I have intentionally shown the commands for the single-solr indexing version to illustrate that the change is fully backward compatible, and also because I wanted to compare the search results between the non-distributed (port 8983) and distributed (ports 8984 and 8985) environments.

Search

Solr (version 3.5) which I am using supports distributed search via sharding out of the box. The Solr Distributed Search wiki page has more information about it. But to enable distributed search on a query (provided its handler is not using any of the unsupported components), is as easy as adding a shards parameter to your URL, which contains a comma-separated list of Solr servers. In my setup, my shards parameter would look like shards=localhost:8984/solr,localhost:8985/solr.

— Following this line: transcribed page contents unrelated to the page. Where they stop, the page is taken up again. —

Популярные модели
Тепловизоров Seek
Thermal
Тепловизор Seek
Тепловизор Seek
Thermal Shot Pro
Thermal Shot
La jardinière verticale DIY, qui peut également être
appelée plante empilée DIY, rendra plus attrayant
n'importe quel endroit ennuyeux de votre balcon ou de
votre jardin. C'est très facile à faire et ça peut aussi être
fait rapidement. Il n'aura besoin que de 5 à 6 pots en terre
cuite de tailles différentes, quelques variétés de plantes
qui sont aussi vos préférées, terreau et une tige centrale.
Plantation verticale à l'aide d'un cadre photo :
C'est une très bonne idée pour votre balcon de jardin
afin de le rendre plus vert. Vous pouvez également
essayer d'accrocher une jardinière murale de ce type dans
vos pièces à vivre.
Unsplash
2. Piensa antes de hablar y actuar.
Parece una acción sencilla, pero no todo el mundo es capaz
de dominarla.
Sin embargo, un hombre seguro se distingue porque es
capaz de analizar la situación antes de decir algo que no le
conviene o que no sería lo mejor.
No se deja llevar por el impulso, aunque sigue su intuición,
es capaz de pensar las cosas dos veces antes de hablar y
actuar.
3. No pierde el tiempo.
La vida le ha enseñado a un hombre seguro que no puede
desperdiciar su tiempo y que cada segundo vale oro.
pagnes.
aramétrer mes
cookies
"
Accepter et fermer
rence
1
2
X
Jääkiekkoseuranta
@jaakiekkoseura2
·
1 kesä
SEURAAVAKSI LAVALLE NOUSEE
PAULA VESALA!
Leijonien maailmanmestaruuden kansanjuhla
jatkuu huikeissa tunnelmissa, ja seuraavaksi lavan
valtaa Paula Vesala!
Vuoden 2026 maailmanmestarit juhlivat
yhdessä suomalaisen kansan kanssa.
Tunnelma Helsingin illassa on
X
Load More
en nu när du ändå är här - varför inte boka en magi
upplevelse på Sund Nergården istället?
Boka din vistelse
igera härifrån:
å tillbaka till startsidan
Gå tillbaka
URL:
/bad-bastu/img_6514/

To support sharding in my Python client (described here), all I needed to do was declare my SOLR_SHARDS value and add the shards to my solrparams tuple list (around line 141), so its passed back to Solr. Also since I am pointing to (8984,8985) now, my query has to hit one of these servers instead of 8983 (hardcoded in SOLR_SERVER) so that should be changed too.

1
2
3
4
5
    SOLR_SERVER = "http://localhost:8984/solr/select"
    SOLR_SHARDS = ["localhost:8984/solr", "localhost:8985/solr"]
    ...
    # finally, add the shards parameters
    solrparams.append(tuple(["shards", ",".join(SOLR_SHARDS)]))

I set up two copies of my CherryPy based client applications, one running against the single-Solr instance on port 8983 and listening on port 8081, and another one running against the distributed Solr instances on ports 8984 and 8985 and listening on port 8082, and compared results from sending the same query to both applications. Below are some screenshots - as you can see, results are identical (which is expected, of course).

From what I see from the logs, the response handler that is invoked with the sharded query (/select on port 8984 in our case), intercepts the shards parameter and forwards the query to each shard, with the shards parameter replaced with isShard=true. Once it gets back all the responses, it joins them back and presents it back to the caller.